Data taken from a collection
────────────────────────────────────────

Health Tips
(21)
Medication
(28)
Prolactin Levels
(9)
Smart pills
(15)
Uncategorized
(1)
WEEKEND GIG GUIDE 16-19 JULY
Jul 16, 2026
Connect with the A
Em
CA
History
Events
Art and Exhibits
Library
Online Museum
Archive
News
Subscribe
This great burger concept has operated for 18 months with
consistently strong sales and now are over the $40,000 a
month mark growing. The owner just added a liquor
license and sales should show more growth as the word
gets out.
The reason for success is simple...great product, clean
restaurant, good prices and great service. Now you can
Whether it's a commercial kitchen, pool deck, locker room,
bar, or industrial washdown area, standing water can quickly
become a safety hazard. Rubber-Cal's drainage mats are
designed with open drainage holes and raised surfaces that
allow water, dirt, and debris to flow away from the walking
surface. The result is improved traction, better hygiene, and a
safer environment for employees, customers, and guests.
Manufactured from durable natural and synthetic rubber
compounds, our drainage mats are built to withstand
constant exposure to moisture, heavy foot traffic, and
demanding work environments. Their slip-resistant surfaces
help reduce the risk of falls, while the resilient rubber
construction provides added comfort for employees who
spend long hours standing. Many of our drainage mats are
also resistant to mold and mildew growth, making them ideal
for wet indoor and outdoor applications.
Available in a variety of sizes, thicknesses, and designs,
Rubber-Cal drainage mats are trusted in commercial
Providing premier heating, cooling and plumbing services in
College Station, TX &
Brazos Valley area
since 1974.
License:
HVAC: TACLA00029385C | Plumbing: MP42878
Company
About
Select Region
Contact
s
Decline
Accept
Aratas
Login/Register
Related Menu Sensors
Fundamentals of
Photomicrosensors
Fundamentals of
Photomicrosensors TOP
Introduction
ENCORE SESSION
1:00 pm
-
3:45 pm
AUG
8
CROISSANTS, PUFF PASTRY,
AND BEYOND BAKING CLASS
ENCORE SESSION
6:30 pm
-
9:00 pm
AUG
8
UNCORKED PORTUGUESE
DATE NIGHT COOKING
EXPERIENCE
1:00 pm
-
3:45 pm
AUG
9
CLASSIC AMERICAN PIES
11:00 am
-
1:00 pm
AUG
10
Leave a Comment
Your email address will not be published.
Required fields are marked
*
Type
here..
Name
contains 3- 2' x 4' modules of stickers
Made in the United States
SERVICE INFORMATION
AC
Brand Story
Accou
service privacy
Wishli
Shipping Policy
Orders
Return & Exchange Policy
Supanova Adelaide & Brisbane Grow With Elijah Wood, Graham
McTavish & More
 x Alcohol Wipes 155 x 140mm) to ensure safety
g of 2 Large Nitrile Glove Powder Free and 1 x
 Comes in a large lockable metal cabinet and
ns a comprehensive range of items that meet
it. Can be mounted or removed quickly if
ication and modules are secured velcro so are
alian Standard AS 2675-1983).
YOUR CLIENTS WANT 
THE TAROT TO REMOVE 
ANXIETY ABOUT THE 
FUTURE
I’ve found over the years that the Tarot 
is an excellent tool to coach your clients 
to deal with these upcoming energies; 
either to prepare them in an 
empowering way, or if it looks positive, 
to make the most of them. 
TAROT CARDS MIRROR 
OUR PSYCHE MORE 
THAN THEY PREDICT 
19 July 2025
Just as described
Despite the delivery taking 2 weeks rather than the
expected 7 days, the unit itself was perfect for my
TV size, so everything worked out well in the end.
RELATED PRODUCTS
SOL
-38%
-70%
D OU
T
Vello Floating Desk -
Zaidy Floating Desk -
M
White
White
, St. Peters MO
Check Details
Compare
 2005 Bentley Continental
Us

────────────────────────────────────────

(YOUR INSTRUCTIONS) Arrange the lines as a numbered list, from the beginning of the listing through the line that contains "help reduce the". Leave out any blank lines.

(YOUR SOLUTION)
1. Health Tips
2. (21)
3. Medication
4. (28)
5. Prolactin Levels
6. (9)
7. Smart pills
8. (15)
9. Uncategorized
10. (1)
11. WEEKEND GIG GUIDE 16-19 JULY
12. Jul 16, 2026
13. Connect with the A
14. Em
15. CA
16. History
17. Events
18. Art and Exhibits
19. Library
20. Online Museum
21. Archive
22. News
23. Subscribe
24. This great burger concept has operated for 18 months with
25. consistently strong sales and now are over the $40,000 a
26. month mark growing. The owner just added a liquor
27. license and sales should show more growth as the word
28. gets out.
29. The reason for success is simple...great product, clean
30. restaurant, good prices and great service. Now you can
31. Whether it's a commercial kitchen, pool deck, locker room,
32. bar, or industrial washdown area, standing water can quickly
33. become a safety hazard. Rubber-Cal's drainage mats are
34. designed with open drainage holes and raised surfaces that
35. allow water, dirt, and debris to flow away from the walking
36. surface. The result is improved traction, better hygiene, and a
37. safer environment for employees, customers, and guests.
38. Manufactured from durable natural and synthetic rubber
39. compounds, our drainage mats are built to withstand
40. constant exposure to moisture, heavy foot traffic, and
41. demanding work environments. Their slip-resistant surfaces
42. help reduce the risk of falls, while the resilient rubber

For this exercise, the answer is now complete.